Two Years

Two years without formal ministry or mission. I yammer about this and related matters as follows:

Around two years ago, I stepped away from formal Christian ministry. Ours was a micro-church and our congregation focused on exegesis of Scripture, our theology Reformed. Since that time, we’ve regularly attended worship services with first one congregation and now another, closer to where we live. Regarding congregational commitment, I’m committed to worshiping with other believers who evidence a Reformed understanding of Scripture.

The fellow who preached at the first congregation had a Reformed theology and an approach to preaching that was similar to my own –

A passage of scripture is like a room and the preacher’s job is to talk about what’s in the room and if something’s left out of that description, the job’s not done. The congregation, guided by the Holy Spirit, figures out for itself what, if anything, to do with what’s in the room. It’s a good idea, if you have the ability, to go so far as to talk about where the fabric on the drapes was sourced and about the pattern on the rug – it’s derivation and meaning. Exhaustive is good. Superficial is bad.

There might not be an obvious or attenuated application that preacher can make clear in a sermon. What matters is that the passage of Scripture is an expression of the mind of God and listening to it, reading it, getting hung up on what it’s saying is transformative to the believer. Might also be transformative to the reprobate by turning such away from the things of God.

That made for some long sermons, and the guy at the first congregation usually started his off with a 10 minute re-cap of the previous week’s sermon. That was my only complaint about his sermons. The re-cap. He and his family returned to the mission field – we never became friends, but I liked them and have prayed for them since they left.

The congregation we’ve been worshiping with the past several months has a preacher who’s also Reformed and does exegetical, to a degree, preaching.

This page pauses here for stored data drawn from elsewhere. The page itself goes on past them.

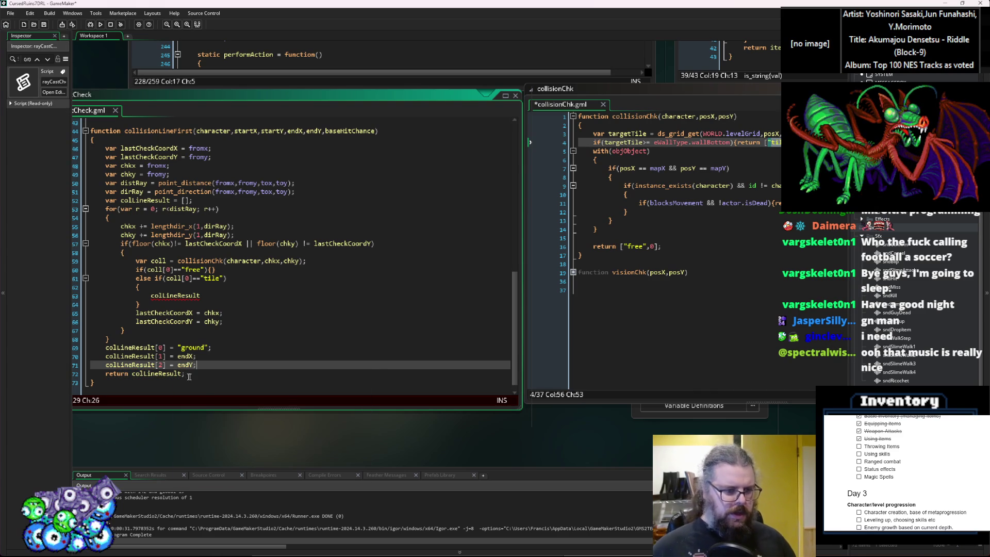
left_click(173, 373)
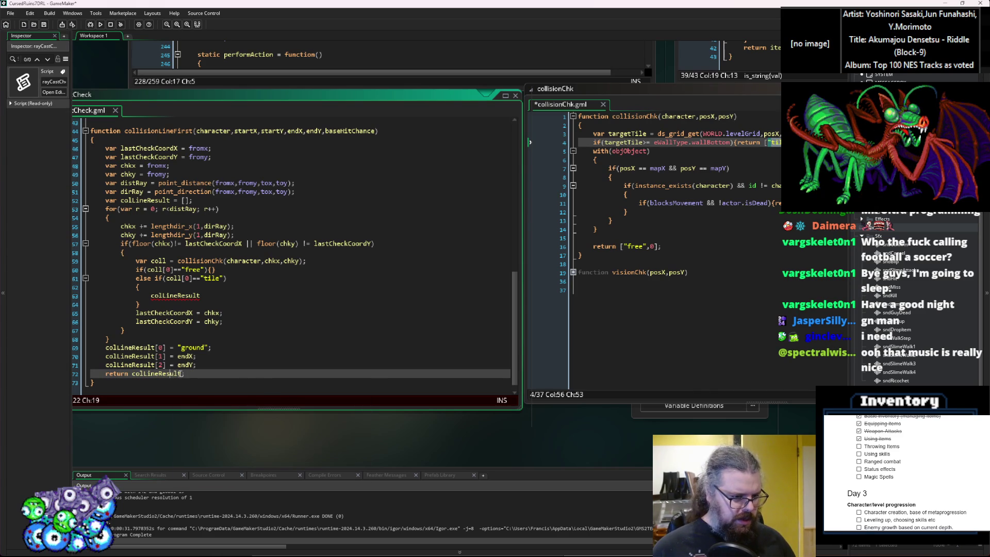
double_click(142, 373)
Step: Change the final statement to return ["ground",endX,endY]
type("[")
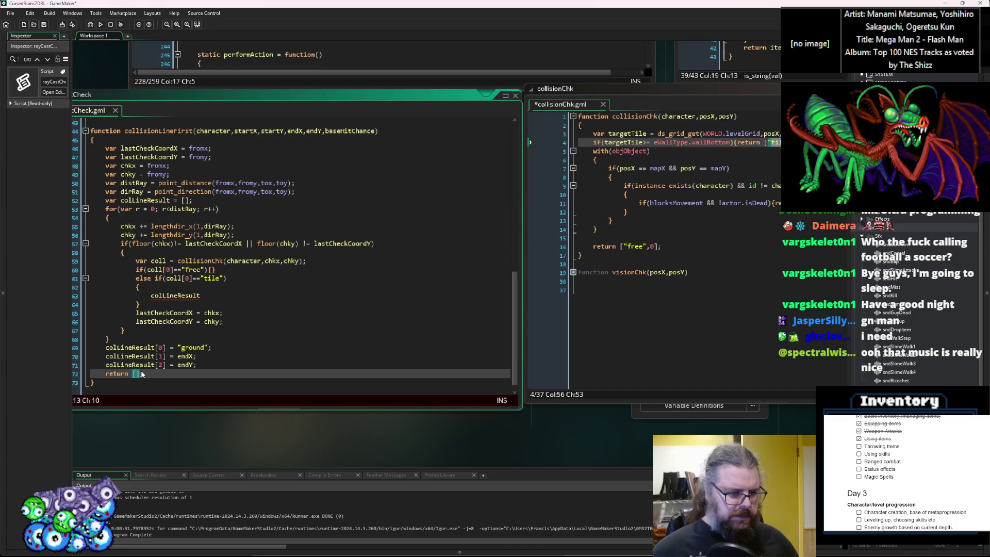
left_click(209, 350)
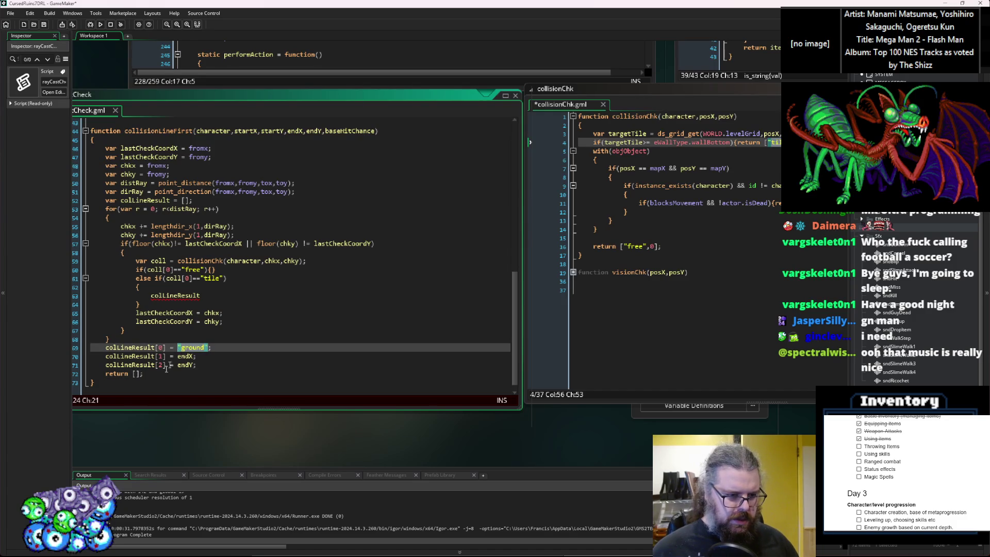
left_click(140, 374)
type("\"ground\"")
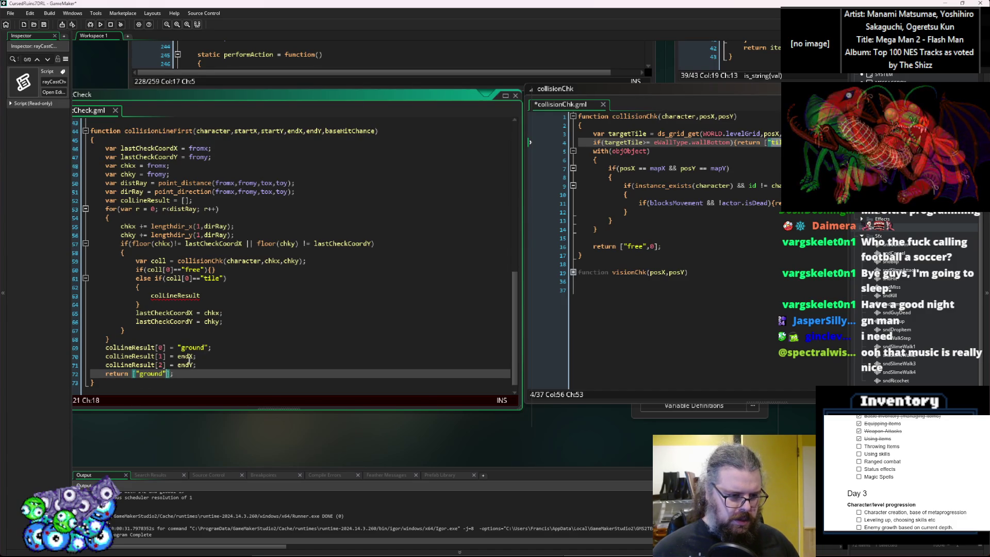
double_click(185, 356)
left_click(166, 375)
type(",endX,endX")
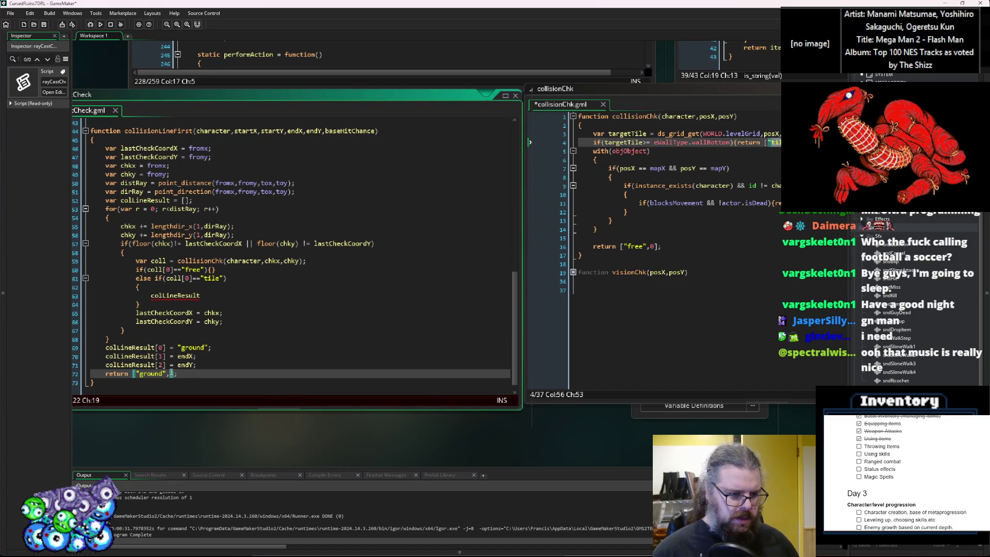
key("BackSpace")
type("Y")
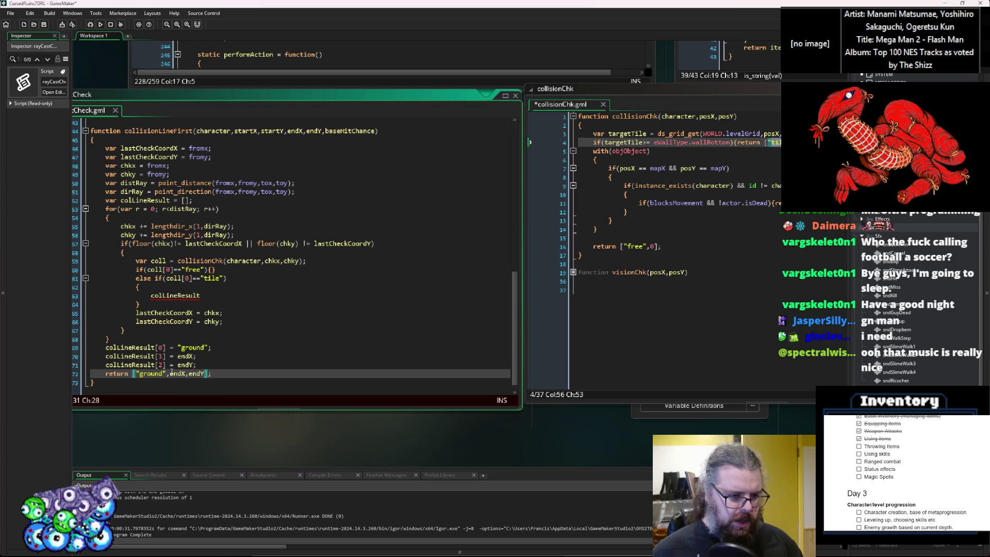
Step: Delete the colLineResult assignment lines and its var declaration
left_click_drag(197, 366, 92, 348)
key("BackSpace")
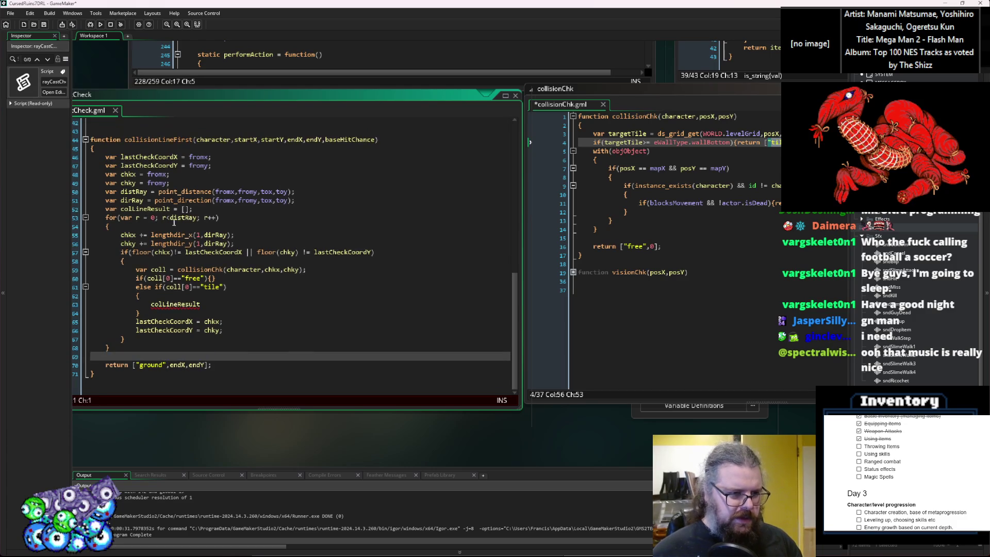
left_click_drag(194, 208, 80, 211)
key("BackSpace")
key("BackSpace")
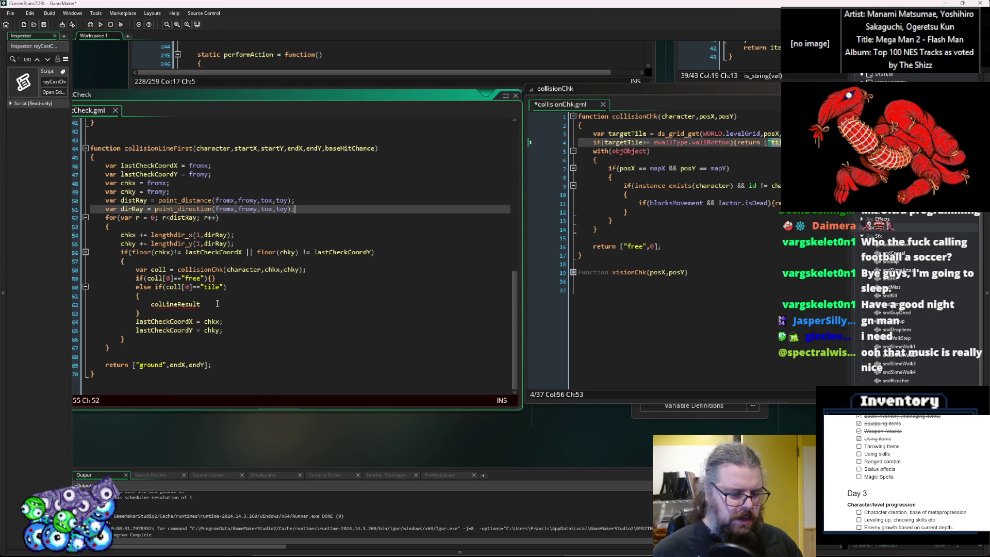
left_click(217, 304)
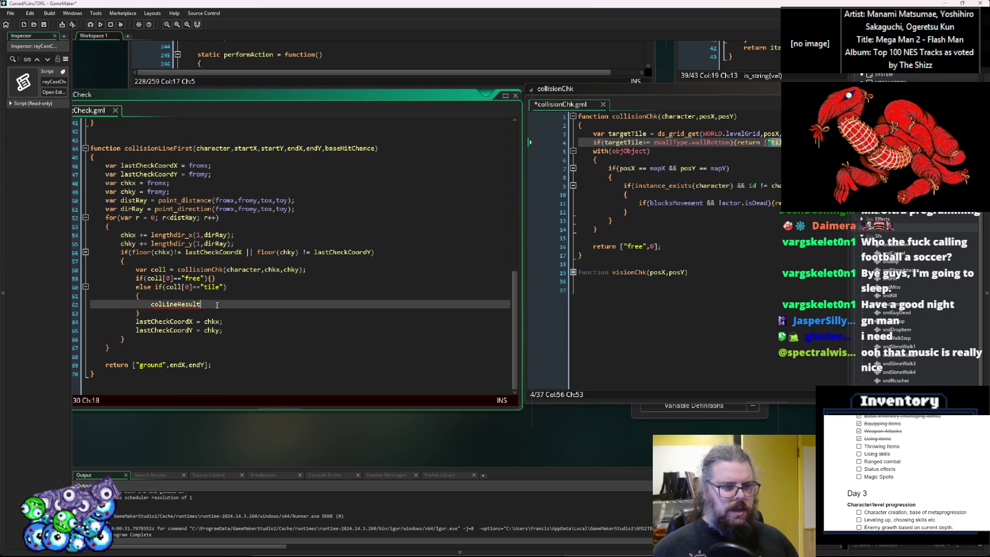
Step: Replace colLineResult in the tile branch with return ["wall",lastCheckCoordX,lastCheckCoordY];
double_click(154, 307)
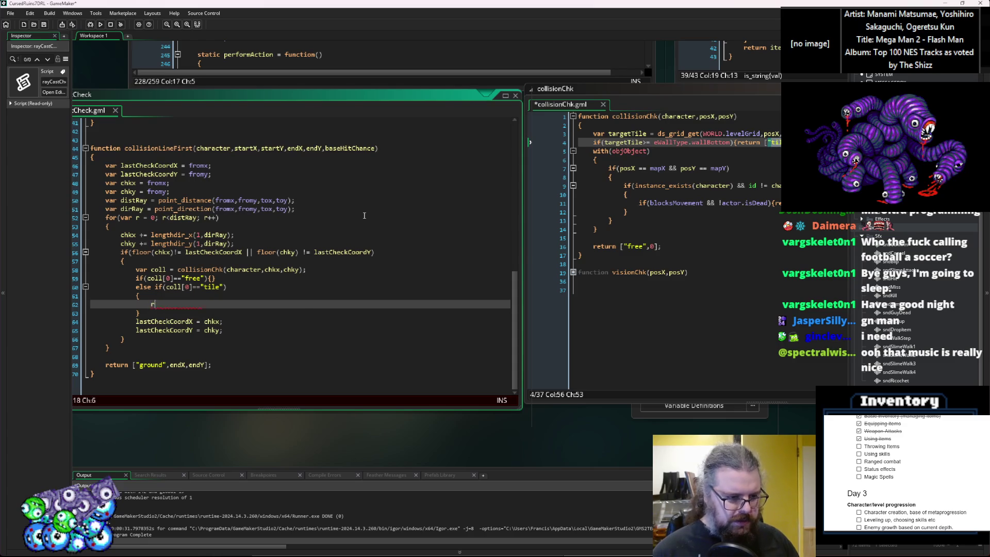
type("return[]\"wa;;")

His messages tend to be heavy on application. The second guy seems like a decent sort – a normal, non-self-aggrandizing individual. What I like about his work is that he uses Scripture to interpret Scripture. His sermons start on time and end on time – I like that, too, although it’s not super important to me. Regarding sermon time – it takes however long it takes to deliver the message.

Regarding my own life sans formal ministry or mission, I’m okay with it. I never was fully convinced that I met scriptural qualifications for elder. In the grossly problematic category, I find:

  1. Do I manage my own home well? Not as well as I ought to – I procrastinate too much.
  2. Is my child an unruly heathen? Yeah, sometimes I really wonder whether the kid’s numbered among the elect. I have explained the Gospel to him and taught him to search the Scripture, to pray without ceasing and call upon the name of the Lord.
  3. Am I the husband of one wife? Dunno. About a hundred years ago, in California, I lived with a young woman for a couple of years. We were never formally married, but we lived together and expected the same level of commitment each from the other in terms of fidelity that’s expected of spouses. But we never pretended to be married. We stayed friends for a long time afterward and there’s more to the story but not for the telling here.
  4. Am I pugnacious? Sometimes I flare up and express anger in a way that could lead to fisticuffs although I have no interest in forcing submission to my will or views.

I remember when I left government work – nothing important, but work that vested me with the authority of the state in some instances – I felt naked without identification in that employment. That cloak of authority.

Leaving formal ministry was a little like that only when I did, I knew I wasn’t walking away from the faith or the obligation of service to my eternal sovereign. That said, I think I’m unlikely to formally join another congregation or to engage in a formal “ministry” w/in any such conceptual structure.

In some respects, I think I’m unreachable by what passes for air-quote Christianity as so much of what that entails is irrelevant to me and my family. Sometimes I wish there was some relevance or that I had some sense of belonging in a congregational group, but I’m not willing shelve my discernment and freedom in Christ.